Bagi Agnes, Kenneth adalah suami yang gagal memenuhi tuntutan hidupnya yang serba mewah, ia tidak mau hidup miskin ditengah marak nya kota Brasil, São Paulo. sementara Alexa memanfaatkan kesempatan itu untuk mendapatkan suami demi memenuhi syarat warisan sang kakek.
Namun, kenyataan tak berjalan seperti yang Agnes bayangkan, setelah kehilangan suaminya. ia juga harus menghadapi kehancuran hidupnya sendiri-dihina orang sekitarnya, ditinggalkan kekasih gelapnya uang nya habis di garap selingkuhan nya yang pergi entah kemana, ia kembali jatuh miskin. sementara Alexa yang memiliki segalanya, justru semakin dipuja sebagai wanita yang anggun dan sukses dalam mencari pasangan hidup.
Kehidupan Baru Kenneth bersama Alexa perlahan memulihkan luka hati nya, sementara Agnes diliputi rasa marah dan iri merancang balas dendam, Agnes bertekad merebut kembali Kenneth bukan karena haus cinta tetapi ingin menghancurkan kebahagiaan Alexa.
Karya ini diterbitkan atas izin NovelToon adelita, isi konten hanyalah pandangan pribadi pembuatnya, tidak mewakili NovelToon sendiri
HMYT-19
Agnes duduk di ruang tamu yang sunyi, matanya menatap kosong ke luar jendela, meskipun pikirannya tidak berada di sana.
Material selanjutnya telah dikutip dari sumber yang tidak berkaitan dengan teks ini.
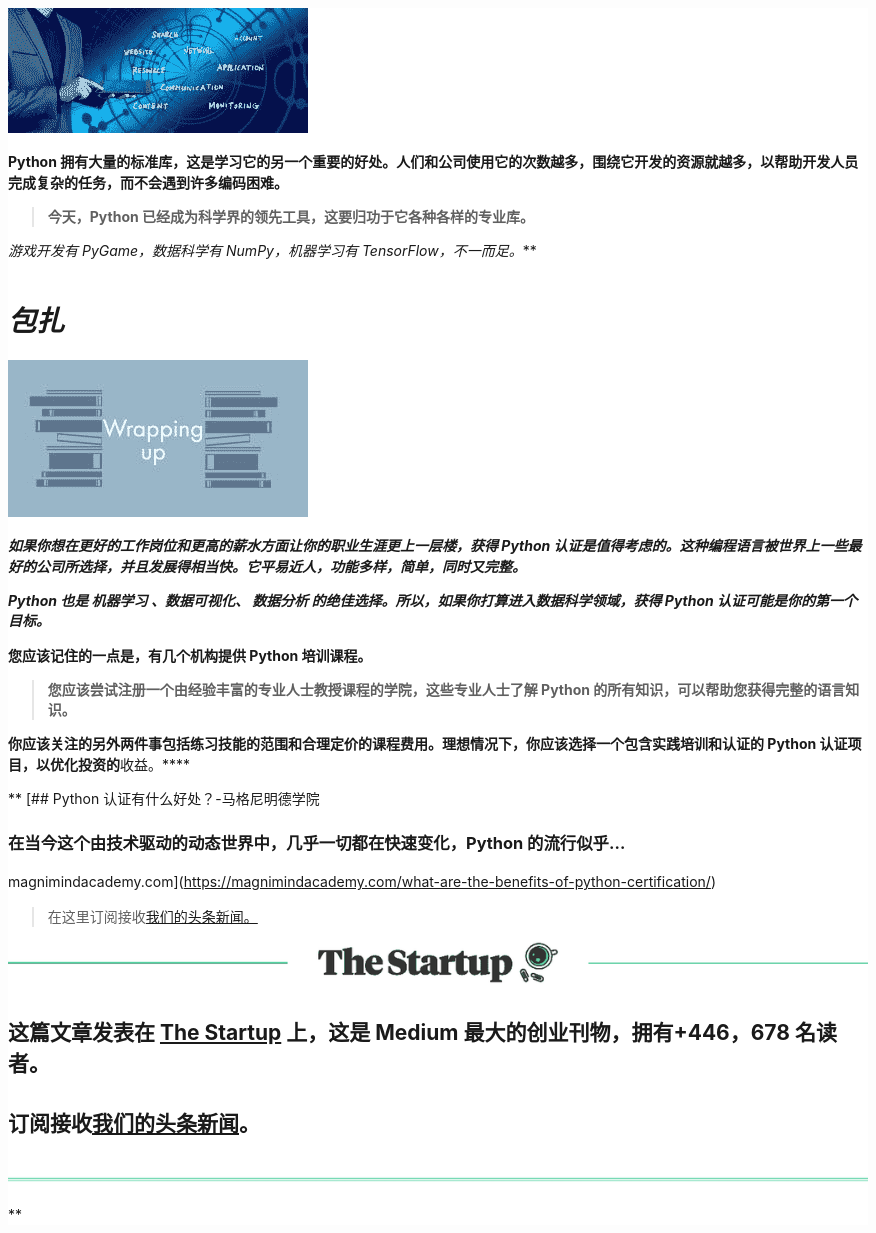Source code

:**![](img/3aae1c764ee8fe1e011421982cf5598f.png)**

**Python 拥有大量的标准库，这是学习它的另一个重要的好处。人们和公司使用它的次数越多，围绕它开发的资源就越多，以帮助开发人员完成复杂的任务，而不会遇到许多编码困难。**

> **今天，Python 已经成为科学界的领先工具，这要归功于它各种各样的专业库。**

**游戏开发有 PyGame，数据科学有 NumPy*，机器学习有 TensorFlow，不一而足。***

# ***包扎***

***![](img/036103e036efa5f755c3e1003b3de11d.png)***

***如果你想在更好的工作岗位和更高的薪水方面让你的职业生涯更上一层楼，获得 Python 认证是值得考虑的。这种编程语言被世界上一些最好的公司所选择，并且发展得相当快。它平易近人，功能多样，简单，同时又完整。***

***Python 也是 ***机器学习*** 、数据可视化、 ***数据分析*** 的绝佳选择。所以，如果你打算进入数据科学领域，获得 Python 认证可能是你的第一个目标。***

**您应该记住的一点是，有几个机构提供 Python 培训课程。**

> **您应该尝试注册一个由经验丰富的专业人士教授课程的学院，这些专业人士了解 Python 的所有知识，可以帮助您获得完整的语言知识。**

**你应该关注的另外两件事包括练习技能的范围和合理定价的课程费用。理想情况下，你应该选择一个包含实践培训和认证的 **Python 认证**项目，以优化投资的**收益。****

**[](https://magnimindacademy.com/what-are-the-benefits-of-python-certification/) [## Python 认证有什么好处？-马格尼明德学院

### 在当今这个由技术驱动的动态世界中，几乎一切都在快速变化，Python 的流行似乎…

magnimindacademy.com](https://magnimindacademy.com/what-are-the-benefits-of-python-certification/) 

> 在这里订阅接收[我们的头条新闻。](http://eepurl.com/gjDwwP)

[![](img/308a8d84fb9b2fab43d66c117fcc4bb4.png)](https://medium.com/swlh)

## 这篇文章发表在 [The Startup](https://medium.com/swlh) 上，这是 Medium 最大的创业刊物，拥有+446，678 名读者。

## 订阅接收[我们的头条新闻](https://growthsupply.com/the-startup-newsletter/)。

[![](img/b0164736ea17a63403e660de5dedf91a.png)](https://medium.com/swlh)**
Kenangan tiga hari terakhir dengan selingkuhannya terus berputar di benaknya, seperti gambar yang tak bisa dihentikan. Setiap detik bersama pria itu seakan membekas dalam hatinya—sesuatu yang penuh gairah, tanpa aturan, tanpa tanggung jawab.
Dia tersenyum sendiri, tanpa sadar. Di luar, cuaca mendung, tapi di dalam dirinya, ada kebahagiaan yang menyala. Tiga hari di hotel itu—sebuah tempat yang jauh dari dunia yang biasanya mengikatnya—adalah pelarian sempurna. Tidak ada yang tahu. Tidak ada yang mengawasi. Hanya mereka berdua, menghabiskan waktu dengan cara yang sangat berbeda dari rutinitas hidupnya yang biasa.
"Betapa bebasnya rasanya," pikir Agnes, mengingat tawa lepas mereka saat saling berbicara, berbagi cerita yang hanya bisa mereka nikmati di dunia mereka sendiri.
Selingkuhannya—pria yang tampaknya selalu tahu bagaimana membuatnya merasa diinginkan dan dihargai, jauh dari rutinitas yang mengekangnya di rumah.
Agnes menggigit bibir bawahnya, merenung. Ada rasa puas yang mendalam di dalam dirinya. Suami, Kenneth, tidak akan tahu apa yang sebenarnya terjadi. Tapi siapa yang bisa menahan godaan kebebasan ini? Dunia luar itu lebih menggairahkan, lebih liar.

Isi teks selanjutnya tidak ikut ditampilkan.